The purpose of the invention is a device that sprays the air, taken from a blower, through the membrane infinitesimally for various processes that supply oxygen to the micro organisms in an aeration tank to purify waste and related processes where sewage and waste waters are biologically processed. The membrane used for this purpose are the ones composed of single material and single layer such as EPDM, SILICON and NITRIL.
In this invention, the membrane may be manufactured by coating the PTFE on the multi layer structure or both surfaces of the conventional EPDM or NITRIL membrane (MEMBRANE 22), so that the acid-resistance, resistance to chemical, heat resistance, and the function that can prevent foreign elements from being adhered, which are the functions not owned by EPDM and NITRIL membrane, can be provided.
The invention for achieving the above purposes has the following characteristics:
This invention coats PTFE on both surfaces of membrane whose main material is EPDM or Nitril. It adds the characteristics of PTFE based on the physical property of EPDM membrane so that the functions and durability of the membrane within the sewage and waste water can increase.
Generally, in case of the multi-layered membrane with coating of EPDM and PTFE, the PTFE coating layer is likely to peel from the EPDM surface if there is no pre-treatment In aspects of PTFE layer coated after pre-treatment, the layer was processed through a hardening process from heat treatment so that PTFE coating layer should not rise during the manufacturing process of bending the layer or punching a pore.
The air diffuser of PTFE coating membrane of this invention has the characteristics as follows, it prevents suspended solids from being adhered under water during a process where air is sprayed within the aeration tank of the sewage and surface water treatment system. Also, it has superior acid resistances and strong resistance to chemical.
Figs. 4 to 6 provide illustrations of a practical example according to this invention as shown below.
The compositions of the membrane air diffuser according to this invention are represented. The multi layered membrane (membrane 13) is assembled into the air diffuser (Base 11) and this assemble is tightened by a retaining nut (retaining nut 12). As for the function of the membrane air diffuser, the multilayered membrane (membrane 13) tightened by a retaining nut and expanded by the air supplied through the orifice of the air diffuser base and at this time many slits, which were made by punching over the effective surface of the membrane, are opened while vomiting equal fine bubbles of 1-2mm sizes.
The manufacturing process of a membrane in which PTFE has been coated is described with reference to Fig. 6, wash and dry both surfaces of EPDM or NITRIL membrane (21) and press them by (primer 22) and then heat them for about thirty minutes in a heat treatment furnace,.
Afterwards, coat a membrane which was cooled off, with PTFE and plasticize it in the heat treatment furnace for over 20 minutes at over 100 degrees for plasticity of the membrane.
As described above in detail, the air diffuser of multi layer membrane of PFTE according to this invention has the following effects; it has strong resistance to chemical substances of strong corrosiveness flown into along with sewage or waste water. Also, it is safely prevented from the suspended solids such as CaC1₂ that is easily adhered to the EPDM membrane surface, and it has acid resistance.
The membrane can be used in a number of applications and for example.

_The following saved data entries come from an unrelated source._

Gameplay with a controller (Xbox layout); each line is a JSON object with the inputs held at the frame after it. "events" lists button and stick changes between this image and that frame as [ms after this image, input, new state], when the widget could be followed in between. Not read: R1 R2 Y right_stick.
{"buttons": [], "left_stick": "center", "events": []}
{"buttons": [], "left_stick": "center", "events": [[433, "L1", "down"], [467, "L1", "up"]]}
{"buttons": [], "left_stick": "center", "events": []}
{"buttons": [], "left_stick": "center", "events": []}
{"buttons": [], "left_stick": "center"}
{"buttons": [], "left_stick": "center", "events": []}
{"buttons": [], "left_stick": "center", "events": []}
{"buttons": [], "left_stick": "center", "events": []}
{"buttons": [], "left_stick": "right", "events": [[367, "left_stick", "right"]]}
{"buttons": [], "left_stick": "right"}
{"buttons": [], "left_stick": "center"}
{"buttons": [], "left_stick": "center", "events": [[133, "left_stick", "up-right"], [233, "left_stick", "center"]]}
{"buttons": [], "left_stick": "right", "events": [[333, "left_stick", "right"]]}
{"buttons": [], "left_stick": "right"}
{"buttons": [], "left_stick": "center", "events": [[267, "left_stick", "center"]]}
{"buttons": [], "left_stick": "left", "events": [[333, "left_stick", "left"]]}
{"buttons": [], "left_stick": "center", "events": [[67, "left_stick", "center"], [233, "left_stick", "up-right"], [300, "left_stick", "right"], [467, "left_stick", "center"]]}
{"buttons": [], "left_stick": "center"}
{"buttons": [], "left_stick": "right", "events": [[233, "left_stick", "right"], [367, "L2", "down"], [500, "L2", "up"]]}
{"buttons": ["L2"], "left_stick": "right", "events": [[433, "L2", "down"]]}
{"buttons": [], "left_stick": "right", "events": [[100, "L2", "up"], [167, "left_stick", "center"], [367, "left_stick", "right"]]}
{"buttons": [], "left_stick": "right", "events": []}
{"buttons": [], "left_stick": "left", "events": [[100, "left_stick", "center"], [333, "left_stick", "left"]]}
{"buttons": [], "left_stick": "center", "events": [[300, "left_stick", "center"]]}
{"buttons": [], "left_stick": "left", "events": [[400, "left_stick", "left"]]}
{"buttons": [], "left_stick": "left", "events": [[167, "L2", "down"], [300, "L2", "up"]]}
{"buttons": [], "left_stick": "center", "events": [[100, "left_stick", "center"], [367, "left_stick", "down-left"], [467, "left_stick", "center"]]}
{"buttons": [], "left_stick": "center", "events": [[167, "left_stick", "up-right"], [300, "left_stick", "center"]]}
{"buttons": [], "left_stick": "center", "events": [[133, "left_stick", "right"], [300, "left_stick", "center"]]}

a) a disc typed membrane for air diffusers that prevents the suspended solids from being adhered under water by coating PTFE in the multi layer structural on both surfaces of EPDM or NITRIL membranes and that has acid resistance, resistance to chemical, and heat resistance.
b) related to application 1m the multi layered tube type membrane for air diffusers whose membrane is made in a tube form.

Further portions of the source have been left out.